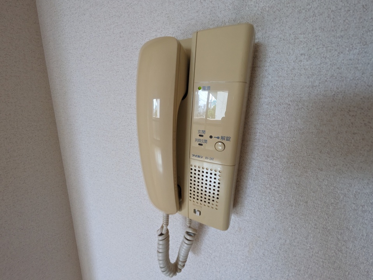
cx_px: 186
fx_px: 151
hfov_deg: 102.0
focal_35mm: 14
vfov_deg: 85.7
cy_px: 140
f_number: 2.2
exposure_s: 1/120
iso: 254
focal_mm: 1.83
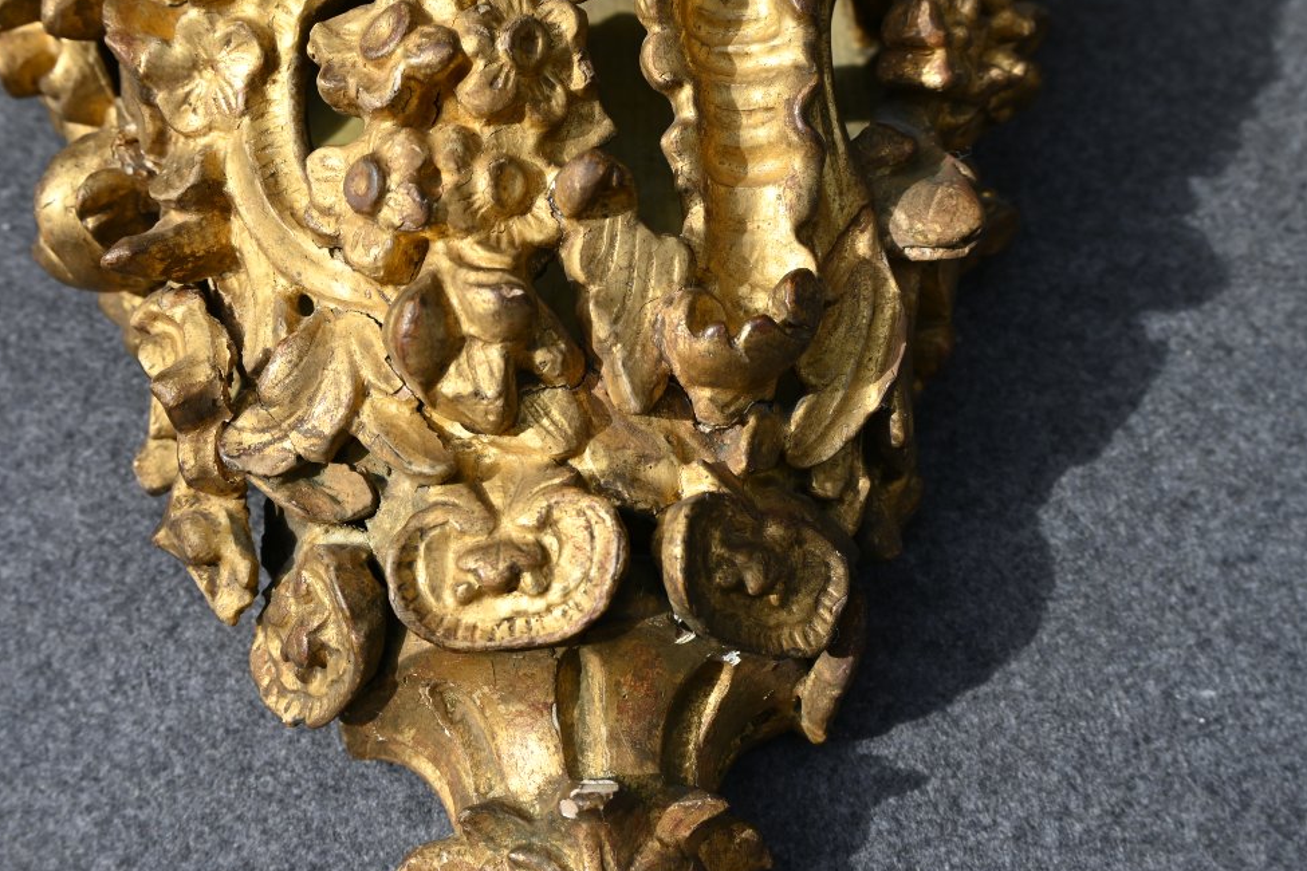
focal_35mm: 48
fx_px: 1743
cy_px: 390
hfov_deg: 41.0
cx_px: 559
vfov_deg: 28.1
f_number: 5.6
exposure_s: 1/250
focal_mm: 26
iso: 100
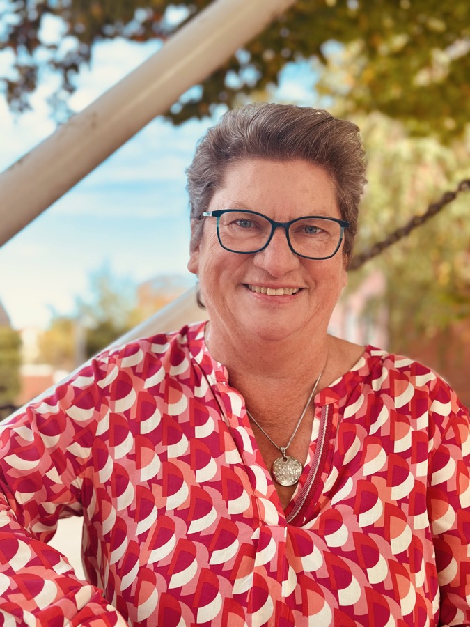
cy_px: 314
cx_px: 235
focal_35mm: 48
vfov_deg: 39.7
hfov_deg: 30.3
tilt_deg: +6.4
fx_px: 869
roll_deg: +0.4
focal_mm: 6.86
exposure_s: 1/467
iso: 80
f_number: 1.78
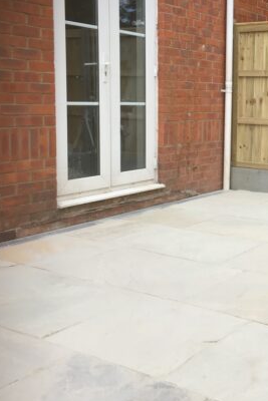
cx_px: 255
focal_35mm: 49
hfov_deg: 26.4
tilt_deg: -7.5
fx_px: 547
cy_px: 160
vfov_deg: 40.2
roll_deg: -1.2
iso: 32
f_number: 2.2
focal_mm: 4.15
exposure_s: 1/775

--

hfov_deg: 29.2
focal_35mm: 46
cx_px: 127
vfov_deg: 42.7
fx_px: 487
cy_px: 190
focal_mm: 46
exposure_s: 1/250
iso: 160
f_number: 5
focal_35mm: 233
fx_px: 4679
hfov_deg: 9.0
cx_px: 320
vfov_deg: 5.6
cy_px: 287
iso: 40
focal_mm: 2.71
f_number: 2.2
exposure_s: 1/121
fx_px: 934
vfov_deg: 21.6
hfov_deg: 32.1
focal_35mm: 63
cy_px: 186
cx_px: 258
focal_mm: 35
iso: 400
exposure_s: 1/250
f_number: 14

## What you are asked to do
Find where the line with "focal_35mm: 14" sits in the material above and where the line with "exposure_s: 1/775" sits. Set down exactly the lines from the first to the second, both included and nothing else, without pictures.

## Response area
focal_35mm: 14
vfov_deg: 85.7
cy_px: 140
f_number: 2.2
exposure_s: 1/120
iso: 254
focal_mm: 1.83
focal_35mm: 48
fx_px: 1743
cy_px: 390
hfov_deg: 41.0
cx_px: 559
vfov_deg: 28.1
f_number: 5.6
exposure_s: 1/250
focal_mm: 26
iso: 100
cy_px: 314
cx_px: 235
focal_35mm: 48
vfov_deg: 39.7
hfov_deg: 30.3
tilt_deg: +6.4
fx_px: 869
roll_deg: +0.4
focal_mm: 6.86
exposure_s: 1/467
iso: 80
f_number: 1.78
cx_px: 255
focal_35mm: 49
hfov_deg: 26.4
tilt_deg: -7.5
fx_px: 547
cy_px: 160
vfov_deg: 40.2
roll_deg: -1.2
iso: 32
f_number: 2.2
focal_mm: 4.15
exposure_s: 1/775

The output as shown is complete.